P Tipi yarı iletken içinde iletim
P tipi yarıiletken içindeki çoğunluk taşıyıcıları boşluklardır. Boşluklar acceptor (verici) katkı atomları ve çevre ısısı etkisi ile elektron-boşluk çiftleri tarafından oluşturulur.
S anahtarı kapatıldığı zaman yarıiletkenin sol tarafı negatif, sağ tarafı ise pozitif olarak yüklenir. (1) A atomunun elektron boşluk çiftinin boşluğu batarya tarafından gelen bir elektronu çeker. (2) Dengesi bozulan A atomunun kristal içine bıraktığı elektron B atomunun elektron boşluk çiftinin boşluğu tarafından çekilir. Bu işlem C ve D atomları ile de tekrar edilerek elektron bataryanın pozitif ucu tarafından çekilir. Burada çoğunluk taşıyıcısı olan boşluklar kristal içinde, elektronları taşıyan bir araba gibi davranmaktadır.
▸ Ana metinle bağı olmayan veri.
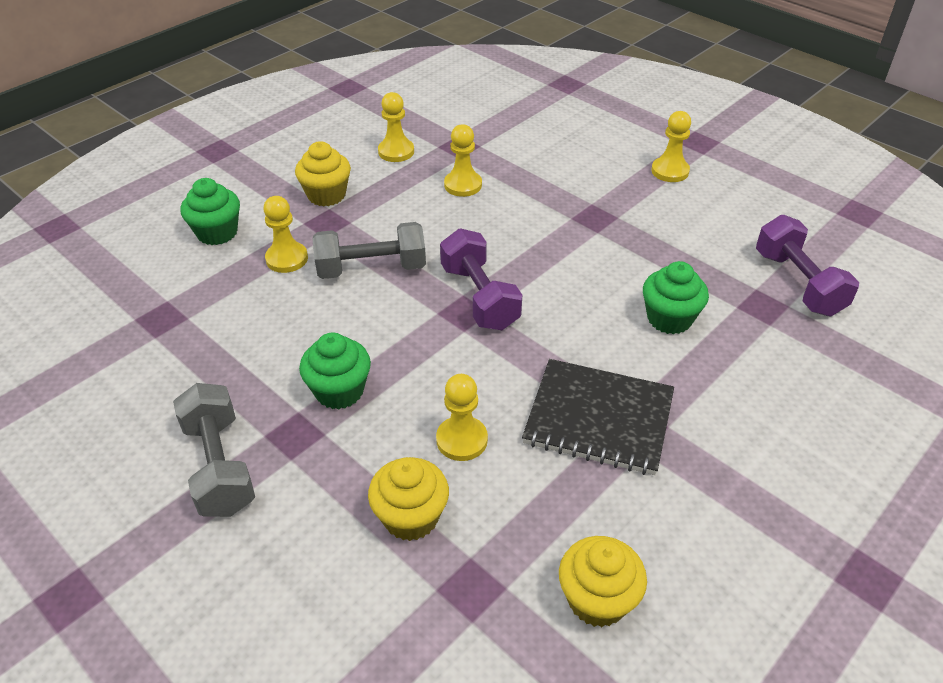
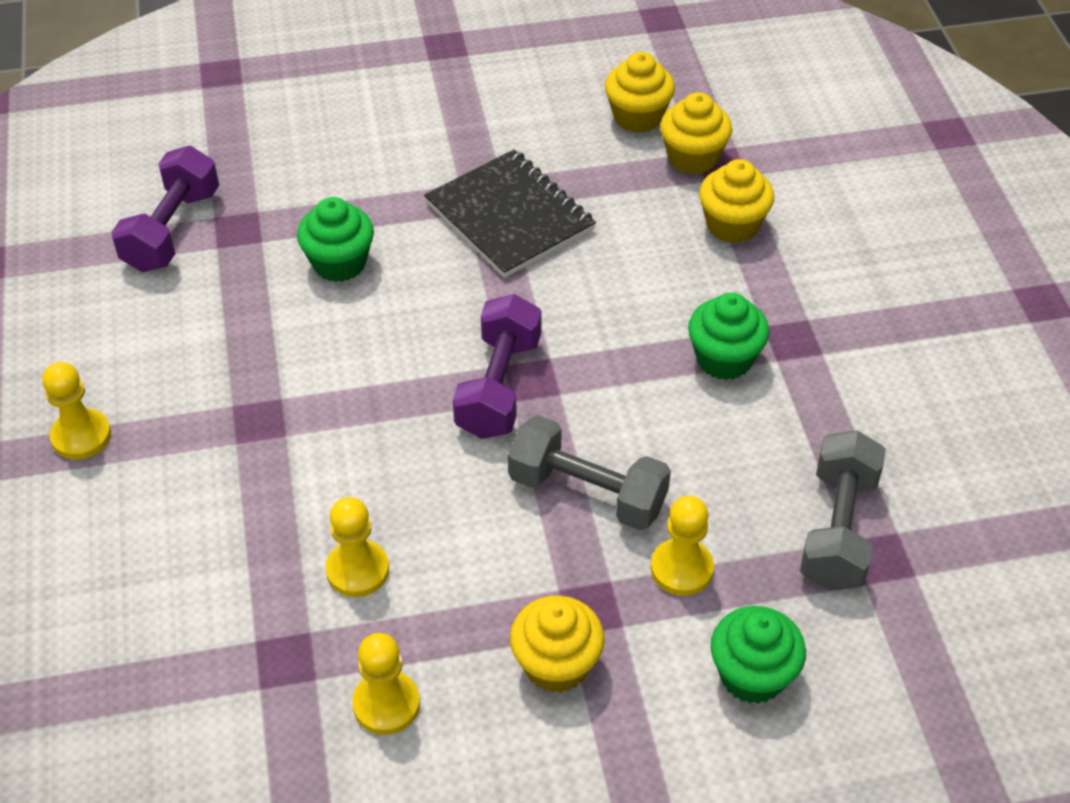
camera: 145 degrees left, 5 degrees up
(220, 466) = (877, 344): grey dumbbell -> grey dumbbell (837, 529)
(462, 440) = (643, 259): yellow pawn -> none
(503, 577) = (693, 158): none -> yellow cupcake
Acceptor atomlarının oluşturduğu serbest boşluklar yarıiletkenin iletkenliğinin artmasına katkıda bulunmaktadır.
Özetleyecek olursak, N tipi yarıiletken içinde akım taşıma için elektronlar P tipi yarıiletken içinde ise boşluklar tarafından gerçekleştirilmektedir. Gerek N gerekse P tipi yarıiletken içinde elektron ve boşluk hareketleri olmakta, iletkenler üzerinde ise sadece elektronlar hareket etmektedir.
Değerli arkadaşlarım, saf N yada P tipi iletken üretmek mümkün değildir. Bu denenle çok çok az miktarda da olsa N tipi yarıiletken içinde serbest boşluklar P tipi yarıiletken içinde de serbest elektronlar vardır.
Azınlık ve Çoğunluk Taşıyıcılar
Silisyum ve germanyum maddeleri tamimiyle saf olarak elde edilememektedir. Yani maddenin içinde, son yörüngesinde 5 ve 3 elektron bulunduran atomlar mevcuttur. Bu da P tipi maddede elektron, N tipi maddede oyuk oluşmasına sebep olur. Fakat P tipi maddede istek dışı bulunan oyuk sayısı, istek dışı bulunan elektron sayısından fazladır. Aynı şekilde N tipi maddede de istek dışı bulunan elektron sayısı istek dışı bulunan oyuk sayısından fazladır. İşte bu fazla olan oyuk ve elektronlara “Çoğunluk Taşıyıcılar” az olan oyuk ve elektronlara da “Azınlık Taşıyıcılar” denir. Azınlık taşıyıcılar yarı iletkenli elektronik devre elemanlarında sızıntı akımına neden olur. İçeriğinde çok sayıda yarı iletkenli devre elemanı bulunduran entegrelerde fazladan gereksiz akım çekimine yol açar ve bu da elemanın ısınmasına, hatta zarar görmesine neden olur.